Unity Catalog, now generally available on AWS and Azure, provides a unified governance solution for data, analytics and AI on the lakehouse. Thousands of our customers are now leveraging Unity Catalog for simplified access management and audit controls with a familiar SQL interface, cross-platform data sharing, seamless data observability with automated lineage, and boosting the productivity of their data teams with easy data discovery and auto-generated data insights.
In this blog, we explore how data administrators can leverage privilege inheritance in Unity Catalog to simplify access policy management at scale.
Privilege inheritance in Unity Catalog
Managing access permissions on each object such as a table or view in a database (or schema), especially if you have 100s or 1,000s of data objects in many databases, is painstaking and time-consuming for data administrators. Privilege inheritance makes it easy to setup and manage access privileges to these objects over time. Administrators can assign a group of users access to a database (or schema) and the access rights cascade – or inherit down – to tables contained in the schema. This includes tables that exist now or may be created in the future and provides an easy way to set safe access defaults on catalogs and schemas.
Privilege inheritance becomes an even more powerful tool for data administrators when combined with Unity Catalog's expanded 3-level namespace (<catalog>.<schema>.<table>)
GRANT SELECT ON CATALOG main TO finance;
Or you can grant the privilege at the schema level for a smaller scope of access, as shown in this example:
GRANT SELECT ON SCHEMA main.default TO finance;
The inheritance model provides an easy way to set up default access rules for your data. For example the following commands enable the machine learning team to create tables within a schema and read each other's tables:
CREATE CATALOG ml; CREATE SCHEMA ml.sandbox; GRANT USE_CATALOG ON CATALOG ml TO ml_users; GRANT USE_SCHEMA ON SCHEMA ml.sandbox TO ml_users; GRANT CREATE TABLE ON SCHEMA ml.sandbox TO ml_users; GRANT SELECT ON SCHEMA ml.sandbox TO ml_users;
Privileges are still granted by Unity Catalog metastore admins, by the owner of an object, or by the owner of the catalog or schema containing the object. And you can use SQL commands, the Unity Catalog CLI, or the new Data Explorer UI to manage privileges.
New and changed privilege types in Unity Catalog
You'll notice that CREATE and USAGE has been replaced by more specific privilege types. For example, CREATE is replaced by CREATE CATALOG at the metastore level, CREATE SCHEMA at the catalog level, and CREATE TABLE at the schema level. Similarly, USAGE is replaced by USE CATALOG at the catalog level, and USE SCHEMA at the schema level. This provides the flexibility you need to precisely control what users can do at each level in Unity Catalog.
There is also a new ALL PRIVILEGES type that can be assigned at or below the Catalog level to give all present (and future) privilege types to the subject of the grant. For a complete list of privilege types, see the topic Unity Catalog privileges and securable objects (AWS, Azure).

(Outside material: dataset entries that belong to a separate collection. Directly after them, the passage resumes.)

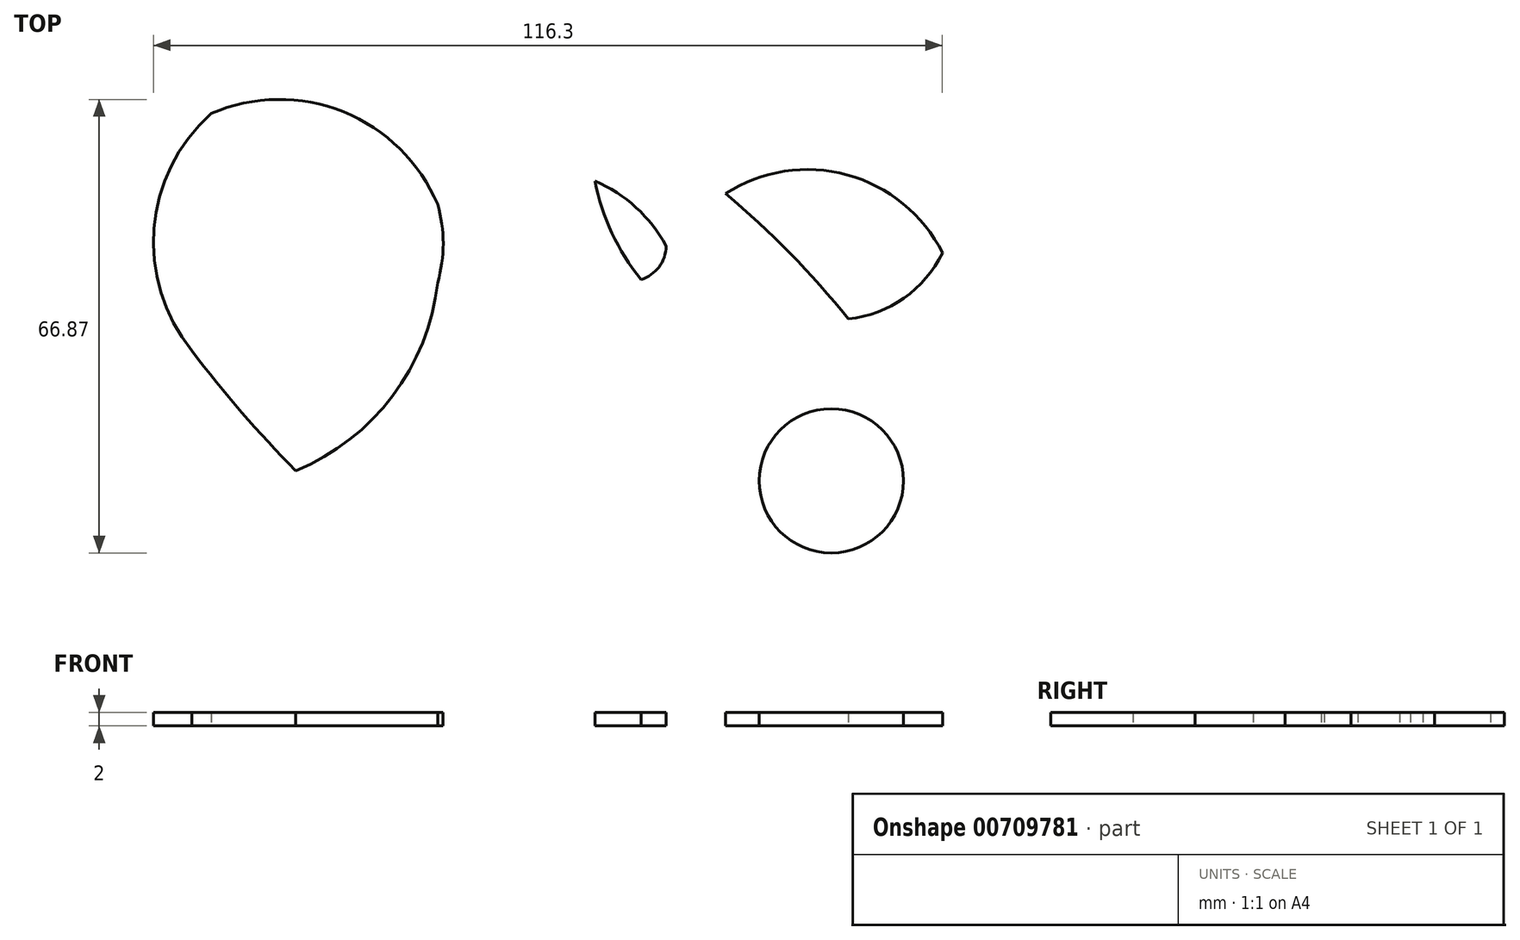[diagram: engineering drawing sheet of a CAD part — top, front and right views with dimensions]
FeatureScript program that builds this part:
annotation { "Feature Type Name" : "Feature", "Feature Type Description" : "" }
export const myFeature = defineFeature(function(context is Context, id is Id, definition is map)
    precondition{}
    {
        {
            var Q0;
            Q0=qCreatedBy(makeId("Top.planeOp"),FACE);
            var sketch = newSketch(context, id + "F0", { "sketchPlane" : qUnion([Q0])});
            skArc(sketch, "E0", {"start": v(103.96, 46.7) * mm, "mid": v(89.93, 58.2) * mm, "end": v(72, 55.43) * mm});
            skArc(sketch, "E1", {"start": v(90.11, 36.97) * mm, "mid": v(98.3, 40.04) * mm, "end": v(103.96, 46.7) * mm});
            skArc(sketch, "E2", {"start": v(90.11, 36.97) * mm, "mid": v(81.5, 46.64) * mm, "end": v(72, 55.43) * mm});
            skArc(sketch, "E3", {"start": v(52.77, 57.29) * mm, "mid": v(55.25, 49.61) * mm, "end": v(59.52, 42.77) * mm});
            skArc(sketch, "E4", {"start": v(59.52, 42.77) * mm, "mid": v(62.2, 44.63) * mm, "end": v(63.21, 47.72) * mm});
            skArc(sketch, "E5", {"start": v(63.21, 47.72) * mm, "mid": v(58.8, 53.4) * mm, "end": v(52.77, 57.29) * mm});
            skArc(sketch, "E6", {"start": v(-3.82, 67.28) * mm, "mid": v(-12.25, 50.34) * mm, "end": v(-6.67, 32.26) * mm});
            skArc(sketch, "E7", {"start": v(-6.67, 32.26) * mm, "mid": v(0.68, 23.17) * mm, "end": v(8.64, 14.6) * mm});
            skArc(sketch, "E8", {"start": v(8.64, 14.6) * mm, "mid": v(22.9, 25.6) * mm, "end": v(29.55, 42.32) * mm});
            skArc(sketch, "E9", {"start": v(29.55, 42.32) * mm, "mid": v(30.37, 48.08) * mm, "end": v(29.55, 53.84) * mm});
            skArc(sketch, "E10", {"start": v(29.55, 53.84) * mm, "mid": v(15.66, 67.5) * mm, "end": v(-3.82, 67.28) * mm});
            skCircle(sketch, "E11", {"center": v(87.58, 13.1) * mm, "radius": 10.63 * mm});
            skSolve(sketch);
        }
        {
            var Q0;
            Q0=makeQuery(id+"F0.imprint","IMPRINT",FACE,{"disambiguationData":[TD([[makeQuery(id+"F0.imprint","IMPRINT",EDGE,{"derivedFrom":sQuery(id+"F0.wireOp",EDGE,"E6")}),1.0]])]});
            var Q1;
            Q1=makeQuery(id+"F0.imprint","IMPRINT",FACE,{"disambiguationData":[TD([[makeQuery(id+"F0.imprint","IMPRINT",EDGE,{"derivedFrom":sQuery(id+"F0.wireOp",EDGE,"E0")}),1.0]])]});
            var Q2;
            Q2=makeQuery(id+"F0.imprint","IMPRINT",FACE,{"disambiguationData":[TD([[makeQuery(id+"F0.imprint","IMPRINT",EDGE,{"derivedFrom":sQuery(id+"F0.wireOp",EDGE,"E11")}),1.0]])]});
            var Q3;
            Q3=makeQuery(id+"F0.imprint","IMPRINT",FACE,{"disambiguationData":[TD([[makeQuery(id+"F0.imprint","IMPRINT",EDGE,{"derivedFrom":sQuery(id+"F0.wireOp",EDGE,"E3")}),1.0]])]});
            extrude(context, id + "F1", {"entities" : qUnion([Q0, Q1, Q2, Q3]), "depth" : 2 * mm, "offsetDistance" : 25.4 * mm});
        }
    });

If you created your Unity Catalog metastore during the public preview (before August 25, 2022), you can upgrade to Privilege Model version 1.0. to take advantage of privilege inheritance. Existing workloads will continue to operate as-is until you upgrade your privilege model. Databricks recommends upgrading to Privilege Model version 1.0 to get the benefits of privilege inheritance and new features. To learn more, see the topic Upgrade to privilege inheritance (AWS, Azure).
Getting started with Unity Catalog
You can also import these notebooks for a walkthrough of some common Unity Catalog administration tasks:
- Unity Catalog Quickstart (SQL)
- Unity Catalog Quickstart (Python)
- Creating an External Table in Unity Catalog (AWS)
- Creating an External Table in Unity Catalog (Azure)
Upcoming roadmap for access policy management in Unity Catalog
- Attribute Based Access Controls: Define access policies based on tags (attributes) of your data assets.
- Row filtering and column masking: Use standard SQL functions to define row filters and column masks, allowing fine-grained access controls on rows and columns.